In my school district, only fourth graders learn to play the recorder in preparation for the switch to band or orchestra in the fifth grade (and choir as well). Our elementary schools are set up K-4 while 5-6 are at the intermediate school. Once I had my students either A) Get their own recorder from home approved by me or B) buy their own recorder through our school, I began to set up a Schoology folder for the recorders in their music courses.
The folder that I want to have the most attention today though, is the Practice Songs and Video-Lessons folder. It is in this folder where the self-paced self-taught aspect of personalized learning is really present. In this folder, I created videos of myself teaching each of the notes that we are learning, with where they are located on the staff, how to play them using the recorder, and then I play through some practice songs with them (not Recorder Karate Songs) to highlight just the note we are working on. Students have the option to play these videos and use them to help them learn to play at their own pace. They can move through the new notes as quickly or as slowly as they need to in order to be successful. Below is a sample video of me teaching a quick lesson on how to use the recorder properly:
Testing for Belts:
Students have two options for belt testing, they may come to me and play their recorder karate song live or they may record themselves playing it using their iPad as a video camera and upload that video to Schoology. If they test for me they get immediate feedback and suggestions for improvement if needed or they earn their belt right away. If they choose to send a video, they need to watch for me to comment on their video with feedback letting them know if they earned a belt or if they need to try again and where they need to practice and show improvement. Students are welcome to test at their OWN PACE. All I asked is for all students to complete at least level 6, and if they are unable to get there, then together that student and I will figure out a goal together to find success another way. Students may not test every time they come to my class. I only do face to face performance tests once a week.

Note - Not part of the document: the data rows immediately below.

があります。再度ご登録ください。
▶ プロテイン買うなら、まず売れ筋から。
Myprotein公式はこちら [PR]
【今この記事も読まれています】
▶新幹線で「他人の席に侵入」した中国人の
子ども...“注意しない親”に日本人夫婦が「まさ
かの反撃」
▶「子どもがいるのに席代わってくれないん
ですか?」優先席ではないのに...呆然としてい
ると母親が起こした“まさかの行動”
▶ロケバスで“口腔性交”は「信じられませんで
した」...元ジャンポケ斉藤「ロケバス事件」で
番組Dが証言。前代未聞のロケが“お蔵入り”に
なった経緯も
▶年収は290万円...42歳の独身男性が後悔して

Classroom Management: Are they really being productive?
I would say 95% of my fourth graders are really trying to be productive during each class period. There are just a few here and there that get lazy, or try to procrastinate their way out of doing things. The beauty of personalizing the learning is that the students first hand will find out that procrastination and laziness will not lead to success in the long run. At first they will think they can get away with it, but as their peers move farther and farther ahead in the learning process, the few that are behind begin to be more aware of it and start to realize the mistake of waiting too long to start practicing. It is a good lesson to learn in elementary school to help students prepare for the world of instrumental music and the expectations as they get older. In order to make sure they don't get too far behind, once a week (the non-testing days) I call kids to my desk to "conference" with me. The "conference" is a 2-3 minute check-in where students discuss what they have been working on and show me a little bit about what they know. I am not asking them to test, I am just asking them to demonstrate that some understanding about the note reading, the connection to the pitch and the placement of the hands on the recorder, and the understanding of rhythms. This seems to keep most of my kids on task during class as they never know who is going to get called or when they will get called. Not every student will get called to conference during a check-in day and I usually try to call kids at random, or at least call who I notice needs to conference. It also gives me a chance to try to mini-lesson one on one with students who might need that extra help.
The way I have set-up this unit on recorders allows students to choose what they want to learn about with the recorders and when they want to complete it. They come in and decide what they are working on, set their daily goal, and work to complete it. They check in with me semi-regularly, they get to work at their own PACE. It gives them a little freedom and helps to relieve the stress for both the students who work faster than their peers and don't want to be stuck doing something they are well able to do, and for the students who need a little extra time but don't want to embarrass themselves by asking for it. Each student is responsible for their own learning in their own time. I just set a deadline for April 15th and allow students to work toward that on their own. I will keep posting here to update you on how this particular unit is going, as it is experimental for me too!